悪さをしては、隣のおばあちゃんにはしょっちゅう叱られた。

親に叱られ子供ながら
「もう家になんか帰るもんか!」と家出同然で、
三輪車で遠くの廃工場に行き、泣いていたあの日。

「石田さんとこの子、あの辺で見かけたで!」と
すぐに自宅の親に通報され、
夕方には確保されてしまった。

小学校3年生の時、高熱や嘔吐で死にかけていた。
近所のオバちゃんがひっきりなしにお見舞いに来た。

「病気なんか、気持ちで治る!」という私の親は、
めったに病院には連れて行ってくれなかった。

しかし、あるオバちゃんが
「アンタ、これすぐに救急車呼んだ方がエエで!」
「でも、救急車呼ぶと騒ぎになって恥ずかしい。。。」
「そやけど、このままやと死んでまうで。」

そのオバちゃんの旦那さんが車で近くの病院に連れて行ってくれた。
「急性腹膜炎。即手術の必要あり」とのことで、
さらに、大きな総合病院に救急車で緊急搬送。

「あと、1時間遅れてたら死んでいた」とは執刀医の話だった。

わたしは、あのオバちゃんと旦那さんに命を救われた。

1つの「コミュニティ」(Community)がそこにはあった。

ドイツ社会学的にいうところの「ゲマインシャフト」(Gemeinschaft)だった。
地縁や血縁、友情で深く結びついた伝統的社会形態。

しかし文明が進歩し、経済的に豊かになるにつれて、
社会は利益を追求し、
こういった人間関係が疎遠な社会になっていった。

----------

### 課題 A
子どものころの近所づきあいを振り返る提示文で、小学校3年生の筆者は病院で何と診断されたか。
### 課題 B
子どものころの近所づきあいを振り返る提示文を、最後の文の後から書き継げ。
この後に続く記録は、提示文とは関係がない。

----------

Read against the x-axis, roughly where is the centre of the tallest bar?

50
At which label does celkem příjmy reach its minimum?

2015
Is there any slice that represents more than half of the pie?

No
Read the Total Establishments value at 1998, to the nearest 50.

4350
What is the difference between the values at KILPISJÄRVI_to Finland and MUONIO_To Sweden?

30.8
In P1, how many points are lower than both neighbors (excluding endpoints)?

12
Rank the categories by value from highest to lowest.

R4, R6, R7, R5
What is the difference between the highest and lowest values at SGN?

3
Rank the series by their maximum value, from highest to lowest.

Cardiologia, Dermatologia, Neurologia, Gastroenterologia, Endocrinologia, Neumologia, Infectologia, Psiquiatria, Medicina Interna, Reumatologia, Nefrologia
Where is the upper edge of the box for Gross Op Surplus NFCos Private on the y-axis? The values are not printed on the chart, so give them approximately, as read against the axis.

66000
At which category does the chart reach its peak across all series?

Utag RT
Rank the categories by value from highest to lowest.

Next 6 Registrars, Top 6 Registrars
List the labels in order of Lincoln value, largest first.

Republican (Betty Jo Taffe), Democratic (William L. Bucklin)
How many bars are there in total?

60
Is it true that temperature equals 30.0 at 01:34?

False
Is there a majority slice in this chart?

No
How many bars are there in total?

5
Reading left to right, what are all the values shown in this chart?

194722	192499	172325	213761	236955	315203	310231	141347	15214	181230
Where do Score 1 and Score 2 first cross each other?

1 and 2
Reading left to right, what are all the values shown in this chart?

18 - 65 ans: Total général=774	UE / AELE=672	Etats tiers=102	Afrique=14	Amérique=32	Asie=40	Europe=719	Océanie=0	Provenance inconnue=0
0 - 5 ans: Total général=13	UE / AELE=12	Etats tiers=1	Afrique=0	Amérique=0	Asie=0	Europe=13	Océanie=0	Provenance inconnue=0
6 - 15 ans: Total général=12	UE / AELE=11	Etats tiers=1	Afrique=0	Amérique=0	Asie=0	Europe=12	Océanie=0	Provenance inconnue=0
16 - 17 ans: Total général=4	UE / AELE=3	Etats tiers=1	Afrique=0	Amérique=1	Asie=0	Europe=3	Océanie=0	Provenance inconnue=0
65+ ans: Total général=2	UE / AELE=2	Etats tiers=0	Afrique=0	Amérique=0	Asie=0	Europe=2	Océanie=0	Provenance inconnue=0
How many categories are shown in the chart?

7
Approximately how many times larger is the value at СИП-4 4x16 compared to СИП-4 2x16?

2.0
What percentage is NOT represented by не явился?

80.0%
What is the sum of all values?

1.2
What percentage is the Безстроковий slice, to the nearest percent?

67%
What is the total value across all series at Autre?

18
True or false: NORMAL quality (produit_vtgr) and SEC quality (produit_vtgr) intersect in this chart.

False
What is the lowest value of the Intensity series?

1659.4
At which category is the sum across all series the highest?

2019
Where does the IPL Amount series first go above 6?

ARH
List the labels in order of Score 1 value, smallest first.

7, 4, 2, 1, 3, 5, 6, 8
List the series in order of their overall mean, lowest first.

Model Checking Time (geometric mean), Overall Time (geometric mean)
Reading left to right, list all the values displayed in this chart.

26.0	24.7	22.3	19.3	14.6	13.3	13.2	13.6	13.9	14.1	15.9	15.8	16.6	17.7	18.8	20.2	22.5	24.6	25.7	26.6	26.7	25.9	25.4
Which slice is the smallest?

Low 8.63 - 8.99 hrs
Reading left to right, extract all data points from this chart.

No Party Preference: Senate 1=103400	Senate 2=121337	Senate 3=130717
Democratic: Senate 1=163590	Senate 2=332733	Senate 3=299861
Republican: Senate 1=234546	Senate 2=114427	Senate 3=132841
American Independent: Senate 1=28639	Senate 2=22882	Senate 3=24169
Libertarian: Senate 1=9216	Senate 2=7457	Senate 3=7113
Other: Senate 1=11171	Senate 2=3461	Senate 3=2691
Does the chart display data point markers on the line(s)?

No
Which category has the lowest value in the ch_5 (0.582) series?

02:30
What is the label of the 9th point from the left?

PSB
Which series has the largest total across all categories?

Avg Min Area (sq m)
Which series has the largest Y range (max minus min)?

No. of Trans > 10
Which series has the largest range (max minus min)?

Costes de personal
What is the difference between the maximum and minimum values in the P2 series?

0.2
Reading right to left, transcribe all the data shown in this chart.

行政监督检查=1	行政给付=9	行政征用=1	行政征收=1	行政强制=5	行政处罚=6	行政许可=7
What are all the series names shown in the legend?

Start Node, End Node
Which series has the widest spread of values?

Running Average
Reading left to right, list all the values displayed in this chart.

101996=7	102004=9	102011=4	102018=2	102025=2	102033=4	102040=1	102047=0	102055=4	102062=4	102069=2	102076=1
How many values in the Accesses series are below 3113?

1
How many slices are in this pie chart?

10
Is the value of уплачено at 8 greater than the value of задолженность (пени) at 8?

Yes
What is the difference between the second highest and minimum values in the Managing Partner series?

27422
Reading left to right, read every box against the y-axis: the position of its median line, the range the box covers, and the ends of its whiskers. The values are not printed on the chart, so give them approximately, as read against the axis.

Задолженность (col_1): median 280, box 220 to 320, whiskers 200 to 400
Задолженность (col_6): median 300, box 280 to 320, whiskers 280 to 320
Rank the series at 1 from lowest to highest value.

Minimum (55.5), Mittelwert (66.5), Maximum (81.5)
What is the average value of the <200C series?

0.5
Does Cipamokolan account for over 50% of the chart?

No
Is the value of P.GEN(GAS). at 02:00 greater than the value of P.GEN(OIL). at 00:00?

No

----------

### 解答 A
急性腹膜炎で、すぐに手術が必要だと診断された。

### 解答 B
(「ゲゼルシャフト」(Gesellschaft))

成人し、就職し、東京に移居した際、
マンションの隣人もそこに住む誰も知らない世界になっていた。

みな自分のことで精一杯なのか、
自己利益を追求することしか考えなくなったのか、
それはどうだかわからないが、
同じ屋根の下に住む人に対して「無関心」だった。

そこのマンションでは多くの人が雨戸を閉めたままだった。

「個人情報保護」は「プライバシーを守る」概念ではあるが、
もともと「プライバシー権」は、
個人の財産や生命を守ることに端を発した権利である。

しかし、それが拡大解釈され、
人々がプライバシーに関して過敏・過剰になり、
「あらゆるプライバシーを人に知られるのは恥・損・悪」という風潮になっている。

少子化、核家族化、母子家庭、孤独死。

誰もアナタのこと知らなければ、
誰もアナタのことを助けようがないではないか?

この出来事に、
個人情報保護への過剰反応、
利益追求社会の結果的縮図を見た。